[Collected data entries]

┄┄┄┄┄┄┄┄┄┄┄┄┄┄┄┄┄┄┄┄

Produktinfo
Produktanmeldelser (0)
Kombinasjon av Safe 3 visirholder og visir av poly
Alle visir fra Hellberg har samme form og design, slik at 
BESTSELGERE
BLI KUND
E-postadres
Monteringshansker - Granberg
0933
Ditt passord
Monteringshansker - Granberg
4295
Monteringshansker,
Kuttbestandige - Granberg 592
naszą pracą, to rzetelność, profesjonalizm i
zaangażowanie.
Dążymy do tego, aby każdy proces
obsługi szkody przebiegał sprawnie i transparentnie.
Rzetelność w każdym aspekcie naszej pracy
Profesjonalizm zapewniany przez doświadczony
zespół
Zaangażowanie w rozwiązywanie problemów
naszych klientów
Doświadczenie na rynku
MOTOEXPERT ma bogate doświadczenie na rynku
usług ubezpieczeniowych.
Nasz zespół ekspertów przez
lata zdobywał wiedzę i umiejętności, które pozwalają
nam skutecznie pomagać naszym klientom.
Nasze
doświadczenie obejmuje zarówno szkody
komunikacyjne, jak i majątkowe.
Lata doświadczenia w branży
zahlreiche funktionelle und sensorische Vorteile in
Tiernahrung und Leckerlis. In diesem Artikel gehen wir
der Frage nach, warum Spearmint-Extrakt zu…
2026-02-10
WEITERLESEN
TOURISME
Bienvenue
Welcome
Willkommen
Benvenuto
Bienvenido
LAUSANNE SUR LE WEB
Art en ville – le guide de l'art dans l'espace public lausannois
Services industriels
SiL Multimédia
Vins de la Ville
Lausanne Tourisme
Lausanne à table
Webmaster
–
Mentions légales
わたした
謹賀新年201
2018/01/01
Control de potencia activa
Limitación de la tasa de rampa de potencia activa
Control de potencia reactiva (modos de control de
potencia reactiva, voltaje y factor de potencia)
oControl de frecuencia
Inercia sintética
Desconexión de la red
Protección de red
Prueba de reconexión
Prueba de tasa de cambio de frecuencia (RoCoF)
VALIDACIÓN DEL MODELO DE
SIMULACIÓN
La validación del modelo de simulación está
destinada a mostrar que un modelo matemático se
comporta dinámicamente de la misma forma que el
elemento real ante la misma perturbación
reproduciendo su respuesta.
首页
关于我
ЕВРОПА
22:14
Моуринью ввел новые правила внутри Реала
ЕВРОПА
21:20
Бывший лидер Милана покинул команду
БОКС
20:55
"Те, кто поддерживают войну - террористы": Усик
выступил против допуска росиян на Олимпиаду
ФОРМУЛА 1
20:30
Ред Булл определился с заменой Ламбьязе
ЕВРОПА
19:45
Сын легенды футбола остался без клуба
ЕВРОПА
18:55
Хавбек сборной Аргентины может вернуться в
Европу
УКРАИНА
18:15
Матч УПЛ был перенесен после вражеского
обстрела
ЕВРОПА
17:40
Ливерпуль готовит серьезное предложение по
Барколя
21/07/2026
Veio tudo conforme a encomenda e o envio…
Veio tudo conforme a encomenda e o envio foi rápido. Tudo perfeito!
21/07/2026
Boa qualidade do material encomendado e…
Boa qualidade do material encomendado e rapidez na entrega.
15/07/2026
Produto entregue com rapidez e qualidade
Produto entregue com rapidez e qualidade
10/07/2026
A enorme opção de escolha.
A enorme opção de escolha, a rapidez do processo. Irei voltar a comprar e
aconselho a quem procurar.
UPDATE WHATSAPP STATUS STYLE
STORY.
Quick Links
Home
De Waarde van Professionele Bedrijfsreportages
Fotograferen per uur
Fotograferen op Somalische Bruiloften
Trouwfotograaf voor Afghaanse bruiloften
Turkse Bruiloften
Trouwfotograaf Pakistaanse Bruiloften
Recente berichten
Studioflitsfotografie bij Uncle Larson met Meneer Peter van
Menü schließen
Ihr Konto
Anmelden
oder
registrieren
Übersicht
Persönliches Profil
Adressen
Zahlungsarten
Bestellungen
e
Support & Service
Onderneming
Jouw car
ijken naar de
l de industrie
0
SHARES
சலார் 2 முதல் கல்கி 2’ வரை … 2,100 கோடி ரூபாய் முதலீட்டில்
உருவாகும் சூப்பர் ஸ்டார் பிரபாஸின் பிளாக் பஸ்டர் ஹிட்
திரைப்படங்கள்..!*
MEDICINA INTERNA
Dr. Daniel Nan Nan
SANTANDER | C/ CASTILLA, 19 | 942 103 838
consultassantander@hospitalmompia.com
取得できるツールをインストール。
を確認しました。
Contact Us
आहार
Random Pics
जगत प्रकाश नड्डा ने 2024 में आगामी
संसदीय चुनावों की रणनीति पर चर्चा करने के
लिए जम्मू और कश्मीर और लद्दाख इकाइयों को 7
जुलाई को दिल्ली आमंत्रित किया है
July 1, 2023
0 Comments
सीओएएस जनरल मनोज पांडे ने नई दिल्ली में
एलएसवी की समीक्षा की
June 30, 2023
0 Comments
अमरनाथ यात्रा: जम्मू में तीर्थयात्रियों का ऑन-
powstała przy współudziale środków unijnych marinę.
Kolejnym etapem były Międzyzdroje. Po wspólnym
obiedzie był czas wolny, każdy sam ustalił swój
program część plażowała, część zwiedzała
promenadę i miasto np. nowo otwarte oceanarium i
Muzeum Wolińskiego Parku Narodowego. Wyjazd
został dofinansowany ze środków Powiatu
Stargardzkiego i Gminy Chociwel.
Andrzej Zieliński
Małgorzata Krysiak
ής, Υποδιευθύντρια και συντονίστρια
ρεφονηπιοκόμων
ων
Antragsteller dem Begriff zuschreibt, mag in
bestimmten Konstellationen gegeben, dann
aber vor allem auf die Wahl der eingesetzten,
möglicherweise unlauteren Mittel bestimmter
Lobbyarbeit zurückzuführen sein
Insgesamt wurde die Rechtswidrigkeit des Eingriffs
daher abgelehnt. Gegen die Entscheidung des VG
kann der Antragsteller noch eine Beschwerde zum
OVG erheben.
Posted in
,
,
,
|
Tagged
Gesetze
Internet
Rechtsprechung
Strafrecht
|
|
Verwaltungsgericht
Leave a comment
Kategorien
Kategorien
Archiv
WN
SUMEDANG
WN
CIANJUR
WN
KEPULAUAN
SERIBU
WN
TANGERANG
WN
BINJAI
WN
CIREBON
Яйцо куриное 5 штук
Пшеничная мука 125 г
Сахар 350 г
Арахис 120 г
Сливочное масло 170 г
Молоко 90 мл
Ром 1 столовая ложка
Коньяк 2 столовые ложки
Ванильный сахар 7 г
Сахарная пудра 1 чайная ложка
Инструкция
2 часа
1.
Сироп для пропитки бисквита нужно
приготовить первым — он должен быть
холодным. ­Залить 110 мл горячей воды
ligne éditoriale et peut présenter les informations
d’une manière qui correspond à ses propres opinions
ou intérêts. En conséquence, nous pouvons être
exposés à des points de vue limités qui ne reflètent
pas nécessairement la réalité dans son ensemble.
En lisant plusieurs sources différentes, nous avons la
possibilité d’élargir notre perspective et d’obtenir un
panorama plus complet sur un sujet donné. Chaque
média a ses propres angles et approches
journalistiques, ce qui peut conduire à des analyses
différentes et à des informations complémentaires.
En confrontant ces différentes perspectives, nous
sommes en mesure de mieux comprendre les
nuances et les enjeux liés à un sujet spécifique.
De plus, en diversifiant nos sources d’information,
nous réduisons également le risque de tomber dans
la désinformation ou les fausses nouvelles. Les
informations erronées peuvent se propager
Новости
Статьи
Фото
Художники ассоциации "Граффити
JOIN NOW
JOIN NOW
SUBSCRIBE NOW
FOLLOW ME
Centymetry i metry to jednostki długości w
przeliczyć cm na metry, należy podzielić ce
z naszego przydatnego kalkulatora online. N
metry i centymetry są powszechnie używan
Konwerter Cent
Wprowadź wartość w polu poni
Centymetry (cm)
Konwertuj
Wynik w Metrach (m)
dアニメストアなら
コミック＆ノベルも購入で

┄┄┄┄┄┄┄┄┄┄┄┄┄┄┄┄┄┄┄┄

### What you are asked to do
Put the lines from the start of the items through the line containing "LAUSANNE SUR LE WEB" into a JSON list of strings, with one string per line and blank lines omitted. Include both of these end lines and nothing beyond them.

### Exercise solution
[
  "Produktinfo",
  "Produktanmeldelser (0)",
  "Kombinasjon av Safe 3 visirholder og visir av poly",
  "Alle visir fra Hellberg har samme form og design, slik at ",
  "BESTSELGERE",
  "BLI KUND",
  "E-postadres",
  "Monteringshansker - Granberg",
  "0933",
  "Ditt passord",
  "Monteringshansker - Granberg",
  "4295",
  "Monteringshansker,",
  "Kuttbestandige - Granberg 592",
  "naszą pracą, to rzetelność, profesjonalizm i",
  "zaangażowanie.",
  "Dążymy do tego, aby każdy proces",
  "obsługi szkody przebiegał sprawnie i transparentnie.",
  "Rzetelność w każdym aspekcie naszej pracy",
  "Profesjonalizm zapewniany przez doświadczony",
  "zespół",
  "Zaangażowanie w rozwiązywanie problemów",
  "naszych klientów",
  "Doświadczenie na rynku",
  "MOTOEXPERT ma bogate doświadczenie na rynku",
  "usług ubezpieczeniowych.",
  "Nasz zespół ekspertów przez",
  "lata zdobywał wiedzę i umiejętności, które pozwalają",
  "nam skutecznie pomagać naszym klientom.",
  "Nasze",
  "doświadczenie obejmuje zarówno szkody",
  "komunikacyjne, jak i majątkowe.",
  "Lata doświadczenia w branży",
  "zahlreiche funktionelle und sensorische Vorteile in",
  "Tiernahrung und Leckerlis. In diesem Artikel gehen wir",
  "der Frage nach, warum Spearmint-Extrakt zu…",
  "2026-02-10",
  "WEITERLESEN",
  "TOURISME",
  "Bienvenue",
  "Welcome",
  "Willkommen",
  "Benvenuto",
  "Bienvenido",
  "LAUSANNE SUR LE WEB"
]